== AVAILABLE DATA ==
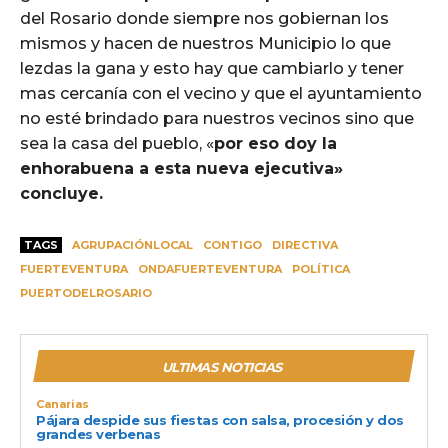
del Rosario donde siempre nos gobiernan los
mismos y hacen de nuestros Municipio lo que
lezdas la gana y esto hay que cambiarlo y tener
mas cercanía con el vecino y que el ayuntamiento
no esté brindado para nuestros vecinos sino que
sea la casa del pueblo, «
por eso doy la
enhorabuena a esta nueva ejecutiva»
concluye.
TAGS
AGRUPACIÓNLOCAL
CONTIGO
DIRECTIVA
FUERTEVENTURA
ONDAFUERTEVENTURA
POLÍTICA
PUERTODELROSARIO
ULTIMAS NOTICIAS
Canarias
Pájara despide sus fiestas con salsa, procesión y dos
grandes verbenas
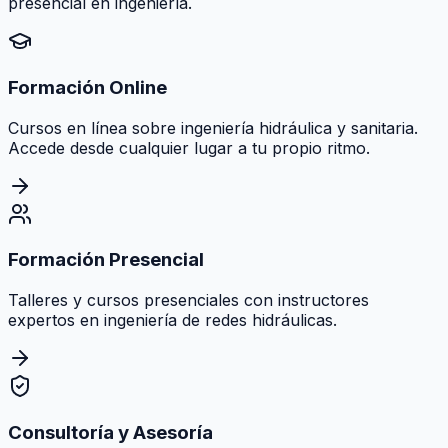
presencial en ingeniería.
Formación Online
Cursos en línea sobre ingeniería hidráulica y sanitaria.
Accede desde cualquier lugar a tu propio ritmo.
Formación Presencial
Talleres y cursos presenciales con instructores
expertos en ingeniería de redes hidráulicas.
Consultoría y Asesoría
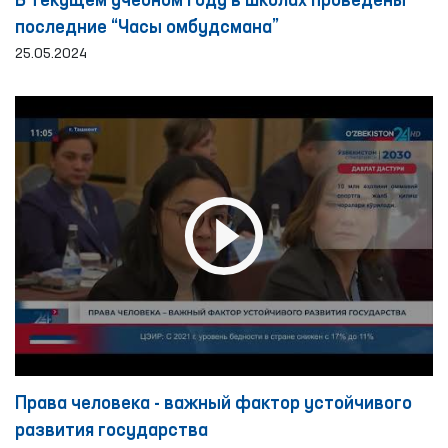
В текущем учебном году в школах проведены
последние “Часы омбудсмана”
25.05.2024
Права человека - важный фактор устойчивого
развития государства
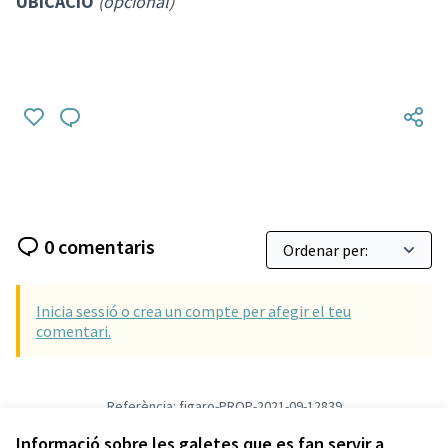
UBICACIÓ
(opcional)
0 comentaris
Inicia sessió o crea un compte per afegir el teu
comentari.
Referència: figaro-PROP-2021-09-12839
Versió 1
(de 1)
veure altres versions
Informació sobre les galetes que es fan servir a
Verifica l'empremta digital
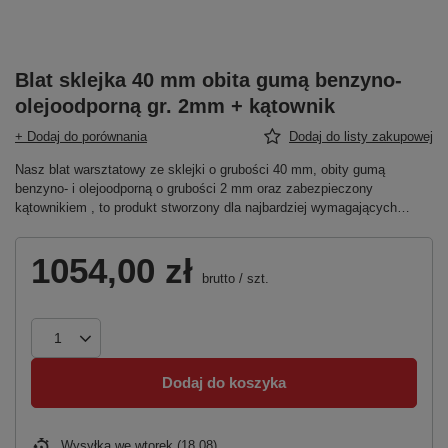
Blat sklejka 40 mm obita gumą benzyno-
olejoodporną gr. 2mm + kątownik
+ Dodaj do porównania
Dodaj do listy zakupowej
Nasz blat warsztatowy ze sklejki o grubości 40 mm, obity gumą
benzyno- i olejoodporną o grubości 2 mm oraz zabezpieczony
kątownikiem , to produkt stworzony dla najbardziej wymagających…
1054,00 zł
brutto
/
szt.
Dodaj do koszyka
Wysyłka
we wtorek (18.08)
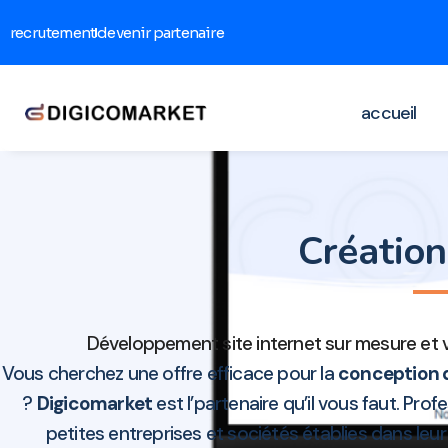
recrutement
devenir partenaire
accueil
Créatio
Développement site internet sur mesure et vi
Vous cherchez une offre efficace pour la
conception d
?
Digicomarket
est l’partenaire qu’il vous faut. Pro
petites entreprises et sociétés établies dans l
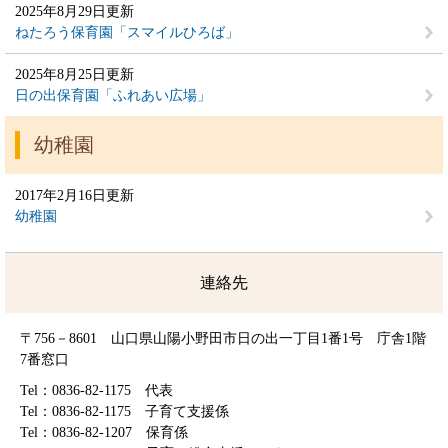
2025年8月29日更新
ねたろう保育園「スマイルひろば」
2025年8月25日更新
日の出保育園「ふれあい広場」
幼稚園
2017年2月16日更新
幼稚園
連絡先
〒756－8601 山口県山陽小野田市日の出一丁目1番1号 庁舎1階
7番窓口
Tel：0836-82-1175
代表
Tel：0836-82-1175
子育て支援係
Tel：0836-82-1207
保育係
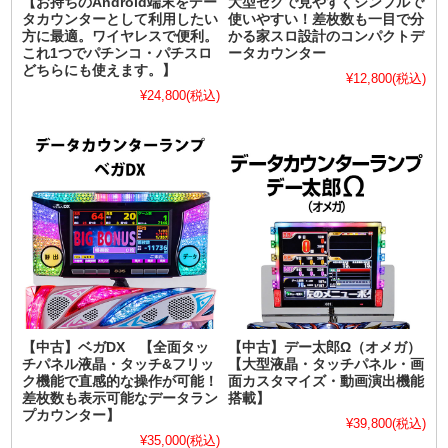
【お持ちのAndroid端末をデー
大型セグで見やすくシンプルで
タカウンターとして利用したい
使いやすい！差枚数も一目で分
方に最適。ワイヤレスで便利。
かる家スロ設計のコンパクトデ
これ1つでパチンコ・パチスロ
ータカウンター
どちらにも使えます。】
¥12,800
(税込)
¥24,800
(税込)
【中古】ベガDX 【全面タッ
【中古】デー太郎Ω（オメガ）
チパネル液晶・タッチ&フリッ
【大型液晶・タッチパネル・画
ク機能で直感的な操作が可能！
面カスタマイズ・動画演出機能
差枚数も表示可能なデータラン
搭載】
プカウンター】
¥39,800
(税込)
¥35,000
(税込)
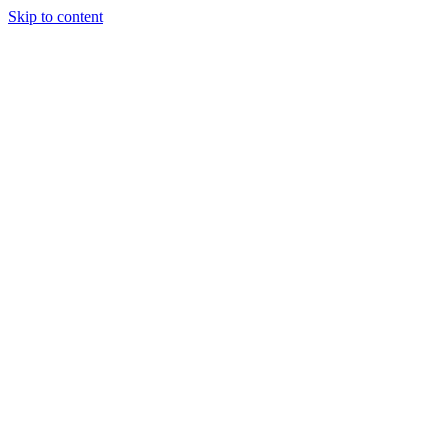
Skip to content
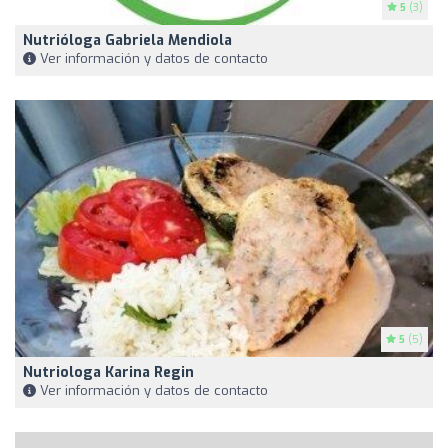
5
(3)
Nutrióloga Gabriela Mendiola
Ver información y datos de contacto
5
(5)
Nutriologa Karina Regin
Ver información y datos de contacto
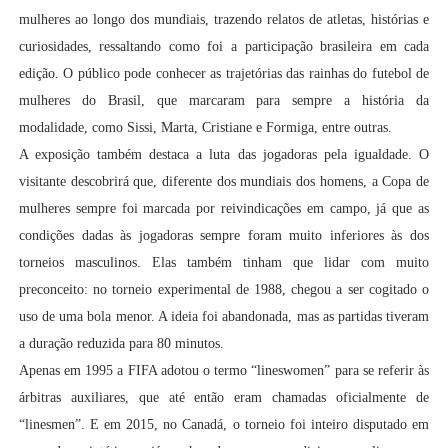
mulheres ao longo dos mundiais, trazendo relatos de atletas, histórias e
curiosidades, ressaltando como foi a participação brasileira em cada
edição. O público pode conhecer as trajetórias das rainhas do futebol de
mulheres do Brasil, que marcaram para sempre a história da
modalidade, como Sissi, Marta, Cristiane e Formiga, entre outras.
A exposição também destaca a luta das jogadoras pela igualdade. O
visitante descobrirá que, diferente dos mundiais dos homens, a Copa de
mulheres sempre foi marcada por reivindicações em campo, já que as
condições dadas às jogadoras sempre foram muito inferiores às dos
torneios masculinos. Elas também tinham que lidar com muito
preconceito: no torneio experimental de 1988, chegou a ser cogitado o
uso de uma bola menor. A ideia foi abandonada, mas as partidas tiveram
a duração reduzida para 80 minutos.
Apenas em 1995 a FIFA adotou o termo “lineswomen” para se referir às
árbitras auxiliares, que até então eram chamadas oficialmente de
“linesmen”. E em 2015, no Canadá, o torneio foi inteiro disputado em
--
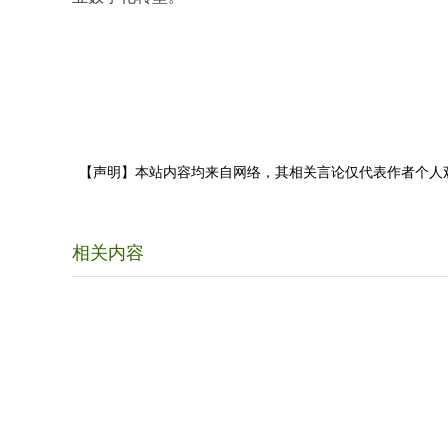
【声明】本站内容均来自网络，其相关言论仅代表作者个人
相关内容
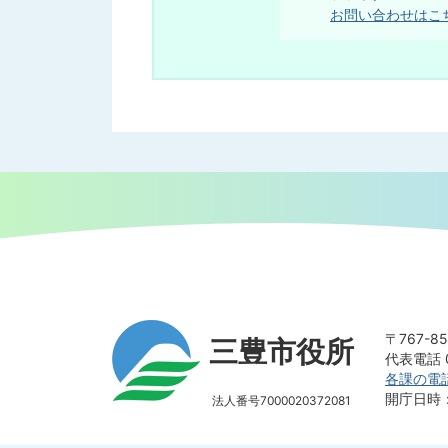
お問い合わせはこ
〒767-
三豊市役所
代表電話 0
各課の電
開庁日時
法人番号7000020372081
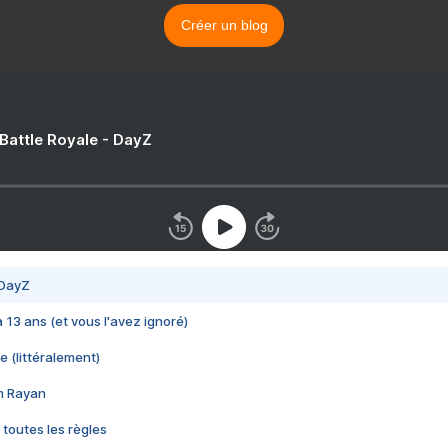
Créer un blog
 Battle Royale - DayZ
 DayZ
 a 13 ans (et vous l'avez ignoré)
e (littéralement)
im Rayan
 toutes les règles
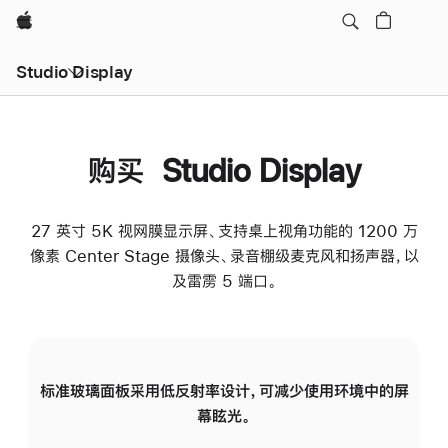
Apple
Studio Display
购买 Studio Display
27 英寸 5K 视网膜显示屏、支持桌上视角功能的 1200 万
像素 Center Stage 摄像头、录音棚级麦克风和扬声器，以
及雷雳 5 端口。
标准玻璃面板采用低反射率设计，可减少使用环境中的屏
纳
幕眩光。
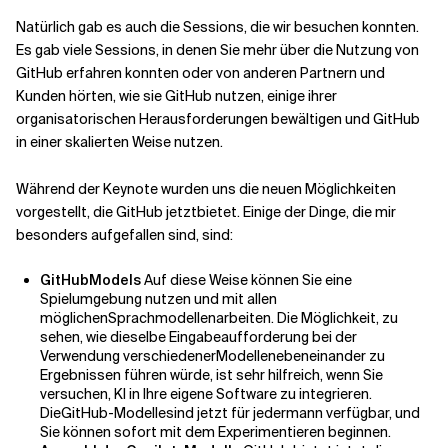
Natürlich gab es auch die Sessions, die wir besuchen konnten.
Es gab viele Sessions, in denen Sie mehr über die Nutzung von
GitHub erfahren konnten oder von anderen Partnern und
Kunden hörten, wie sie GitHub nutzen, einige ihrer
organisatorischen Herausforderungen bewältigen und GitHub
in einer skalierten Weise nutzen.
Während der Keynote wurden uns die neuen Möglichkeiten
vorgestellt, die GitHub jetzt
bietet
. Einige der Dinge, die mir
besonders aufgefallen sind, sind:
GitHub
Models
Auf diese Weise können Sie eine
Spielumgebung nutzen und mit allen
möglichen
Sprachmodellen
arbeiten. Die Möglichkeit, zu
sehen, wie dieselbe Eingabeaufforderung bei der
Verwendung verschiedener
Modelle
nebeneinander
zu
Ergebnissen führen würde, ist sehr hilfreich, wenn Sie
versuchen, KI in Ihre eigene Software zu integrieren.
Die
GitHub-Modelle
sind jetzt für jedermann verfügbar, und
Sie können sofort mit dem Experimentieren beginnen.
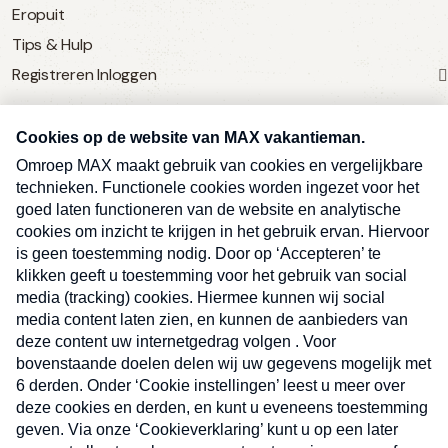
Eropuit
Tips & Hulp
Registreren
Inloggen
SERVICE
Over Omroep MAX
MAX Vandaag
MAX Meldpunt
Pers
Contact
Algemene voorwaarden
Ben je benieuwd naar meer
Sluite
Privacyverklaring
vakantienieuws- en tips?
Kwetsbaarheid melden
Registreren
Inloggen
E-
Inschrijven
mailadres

== TASK TO COMPLETE ==
In the entries above, take the stretch from the line containing "del Rosario donde siempre nos gobiernan los" through the line containing "grandes verbenas" and replace "concluye" with "afirma". Return only those lines, with everything else left unchanged.

== OUTPUT ==
del Rosario donde siempre nos gobiernan los
mismos y hacen de nuestros Municipio lo que
lezdas la gana y esto hay que cambiarlo y tener
mas cercanía con el vecino y que el ayuntamiento
no esté brindado para nuestros vecinos sino que
sea la casa del pueblo, «
por eso doy la
enhorabuena a esta nueva ejecutiva»
afirma.
TAGS
AGRUPACIÓNLOCAL
CONTIGO
DIRECTIVA
FUERTEVENTURA
ONDAFUERTEVENTURA
POLÍTICA
PUERTODELROSARIO
ULTIMAS NOTICIAS
Canarias
Pájara despide sus fiestas con salsa, procesión y dos
grandes verbenas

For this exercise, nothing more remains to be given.